Florence is, above all, Medieval. Its buildings are not the warm terra cotta of Rome, but the grey stone of Tuscany. The center of the city, in addition to being tiny, is a maze of medieval streets and cobblestones, made even grayer by the rain. The people of Florence are a very cosmopolitan bunch, being as they are at a world center of fashion. The food of Florence is nouveau or traditional, but never both; there is expense, and there is frugality, and they rarely coincide. There is tremendous pride in Florence, a city that was a center of more recent history, the Renaissance. It was, like Italy has been in general, awe-inspiring.
But one night, while sharing a few drinks with an American friend in an Irish pub, I began to think of that awe. I have in my life lived in rural Maine, and urban Washington D.C. and Providence. I know places like New York, where modernity permeates every aspect of life. The smell of urban air like that in Washington is familiar to me – sounds like the squeaking of the metro, the sight of light reflecting off giant glass skyscrapers, the matte mood of concrete parking garages and suburban sprawl. That, of course, is why the sight of something so exotic as Florence or Rome brings that feeling of awe.

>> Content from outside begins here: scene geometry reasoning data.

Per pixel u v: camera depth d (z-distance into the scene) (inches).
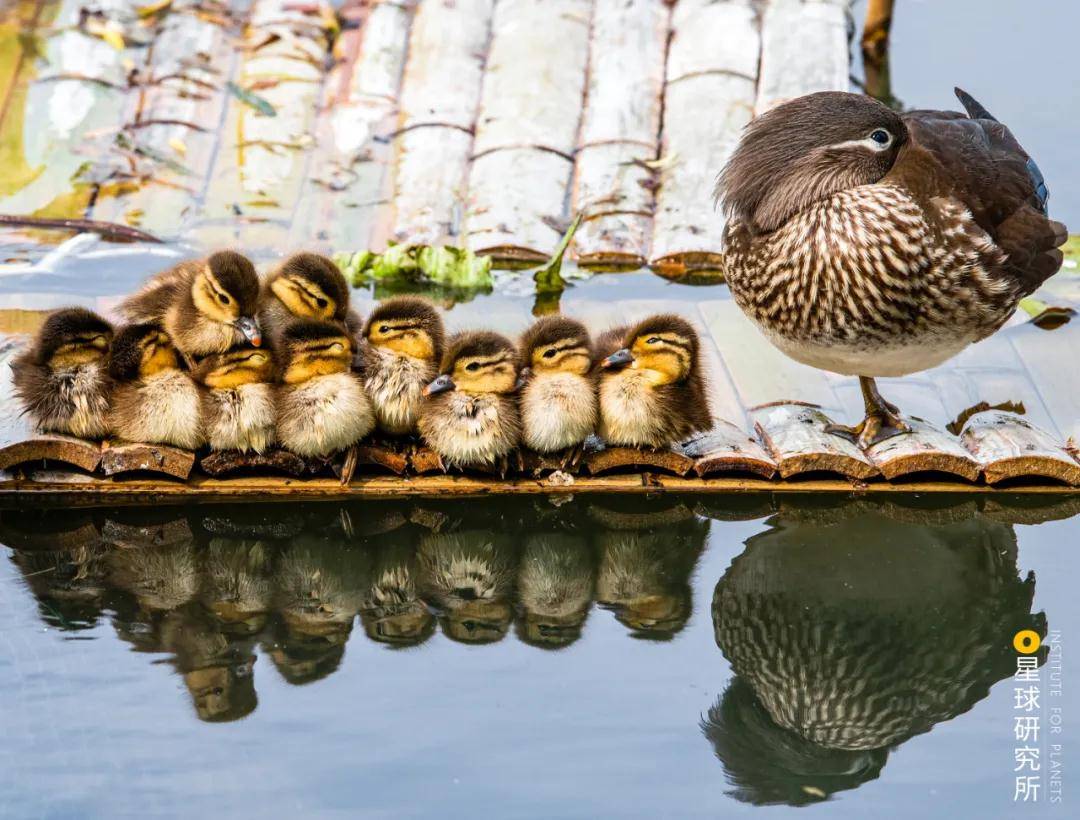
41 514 346.9
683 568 334.6
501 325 423.2
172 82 531.2
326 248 456.1
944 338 335.6
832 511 354.6
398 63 547.2
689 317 429.7
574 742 272.5
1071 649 303.6
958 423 384.5
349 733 273.4
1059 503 355.3
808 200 330.3
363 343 360.8
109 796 254.4
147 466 344.5
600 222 471.2
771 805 256.7
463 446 348.2
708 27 559.8
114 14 569.6
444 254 444.8
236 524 348.2
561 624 312.3
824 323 333.7
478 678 292.2
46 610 311.3
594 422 354.0
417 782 259.8
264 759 265.3
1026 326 428.1
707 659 300.5
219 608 315.0
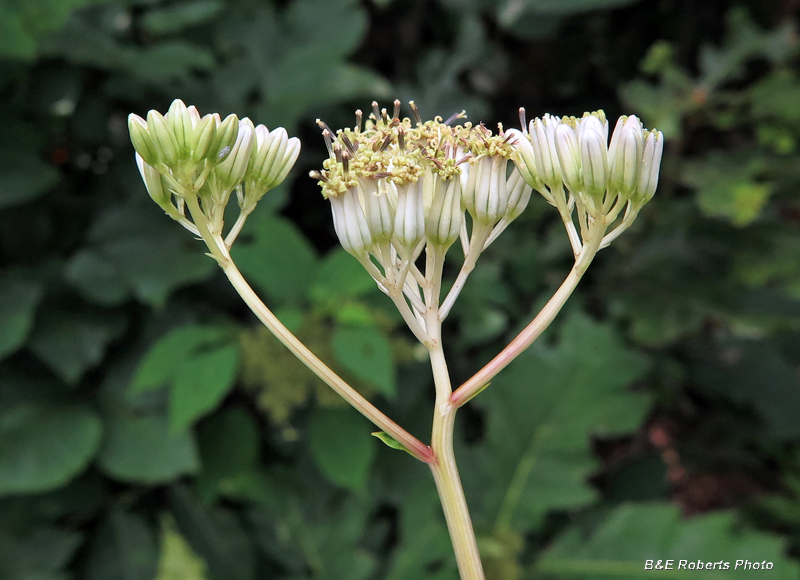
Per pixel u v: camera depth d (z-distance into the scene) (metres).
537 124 0.14
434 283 0.14
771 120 0.33
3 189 0.28
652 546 0.29
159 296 0.28
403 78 0.42
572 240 0.14
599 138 0.13
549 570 0.30
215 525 0.31
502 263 0.37
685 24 0.43
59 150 0.34
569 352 0.33
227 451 0.30
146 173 0.13
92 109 0.32
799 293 0.32
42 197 0.32
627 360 0.32
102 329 0.29
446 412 0.13
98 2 0.30
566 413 0.32
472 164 0.13
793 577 0.27
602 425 0.32
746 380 0.39
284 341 0.13
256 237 0.27
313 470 0.32
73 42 0.29
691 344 0.40
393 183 0.13
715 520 0.29
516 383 0.33
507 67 0.43
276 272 0.27
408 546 0.30
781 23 0.43
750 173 0.32
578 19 0.43
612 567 0.29
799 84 0.33
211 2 0.32
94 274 0.29
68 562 0.30
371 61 0.44
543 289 0.38
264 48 0.36
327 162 0.13
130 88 0.32
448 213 0.13
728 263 0.37
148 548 0.30
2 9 0.25
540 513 0.31
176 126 0.13
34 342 0.29
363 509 0.31
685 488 0.43
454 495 0.13
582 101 0.45
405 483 0.32
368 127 0.14
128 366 0.31
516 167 0.14
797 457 0.38
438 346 0.13
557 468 0.31
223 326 0.31
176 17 0.32
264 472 0.32
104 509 0.31
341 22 0.36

People, it occurred to us, live in these places that seem to us pure fantasy. There are children, adults, and old men and women in Florence and Rome. Life goes on. We wondered whether or not being surrounded by such things that we call great art and impressive ancient monuments makes Italians take such things for granted. Having seen large Florentine school groups over the weekend in the various galleries, I can say with some certainty that this is so.
But – and here's the interesting part – what happens when these same Italians who know only their world of ancient architecture, Medieval cities, and Renaissance masterworks, come to our place, come to Washington D.C. or New York. No doubt, they are as awestruck with our world as we are with theirs. Imagine having grown up with only tall buildings made of age-worn stone, and then seeing for the first time buildings ten times taller made of shimmering glass. Or imagine never having seen or even conceived of something like Time Square, or the Empire State building, or modern art.
As the cider lost its fizz on the table and the conversation bubbled over, we both saw that as small as the world has become, it still is a vast, awestruck place.